Written Schemes of Examination are legal requirements under the Pressure Systems Safety Regulations 2000. The document contains a wide range of information, including the parts of the system that need to be examined, the nature of the examination required, the preparatory work needed and the maximum interval allowed between examinations.

“The Written Scheme of Examination has been in place for over 14 years and carries a potential fine if you are caught without one,” Dee continues. “However, the worry is that many businesses running compressed air systems either ignore this or are simply not aware of it, as there is no thorough policing.

“The British Compressed Air Society offers courses for those involved in the installation and maintenance of compressed air systems. However, these are voluntary, and so there is a real need to introduce recognised training programmes and an official accreditation scheme for service engineers working on compressed air systems, as well as for designers and installers that can work in support of the Written Scheme of Examination.”

Hydraulic hose awareness

More often than not, hydraulic hoses have a critical role to play in the efficient running of many types of plant.
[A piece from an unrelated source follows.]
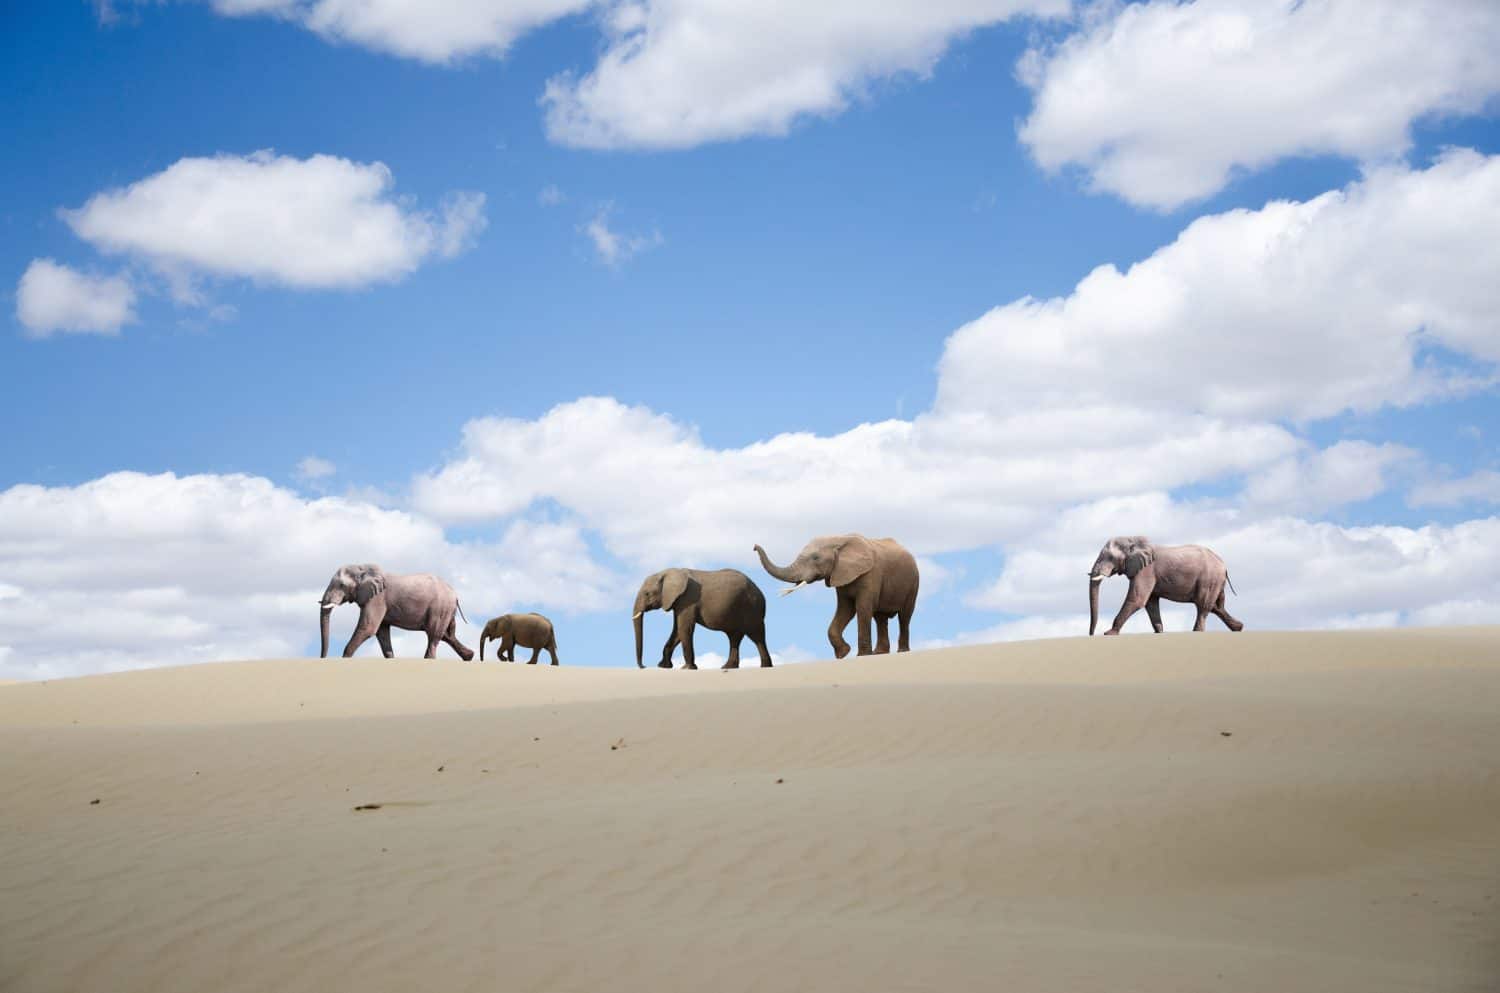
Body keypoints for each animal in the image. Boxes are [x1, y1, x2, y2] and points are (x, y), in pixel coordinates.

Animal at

However, because of the range of hose available, it is important to bear in mind a number of key points to ensure that equipment is safe for operators and maintenance personnel, while also incurring minimal downtime.

“Hydraulic hose should always be clearly marked with information concerning the type/material, flow rating, pressure rating and size,” Chris Buxton, director and CEO of the British Fluid Power Association (BFPA), says. “Different makes or types of hose on OEM equipment may have different pressure ratings. If the flow and pressure for each hose is correct for the specific requirements asked of it, then all should be well, but it is highly advisable never to operate plant without having confirmation that the specifications of hose used are fit for each specific task in question.

“It is also inadvisable to mix different suppliers’ fittings for use in the same hydraulic hose application. Fittings have thread sizes that are often measured using a number of different formats, such as metric, BSP and NPT. Therefore if size and thread-form information is not written on the fitting, you should consult specialist personnel who are capable of determining the correct thread-form before a suitable fitting is installed.

“Always tighten a hydraulic fitting to the torsion level specified by the manufacturer or supplier. Too much torque can result in damage to the fitting’s thread, making it difficult to unscrew and potentially reducing its efficiency and lifespan. It is always inadvisable to mix fittings with different material specifications. Fittings made of different materials on the same hose application may cause corrosion to occur more easily, potentially resulting in leaks.

“Sourcing the right grade of hose and type of fitting can also help to avoid injury. A high-pressure hydraulic oil injection injury may not happen very often. However, when it does, the consequences can be very serious.”

The BFPA has established a number of training programmes aimed at raising the awareness levels of people who work with hydraulic hose at all levels. The BFPA has introduced the following courses: ‘Foundation Course in Working Safely with Hydraulic Hose and Connectors’; ‘Hose Assembly Skills Training Programme’; and ‘Hose Integrity, Inspection and Management’.

A number of reputable hose equipment and service providers are licensed to carry out these courses and they are available throughout the UK and Ireland.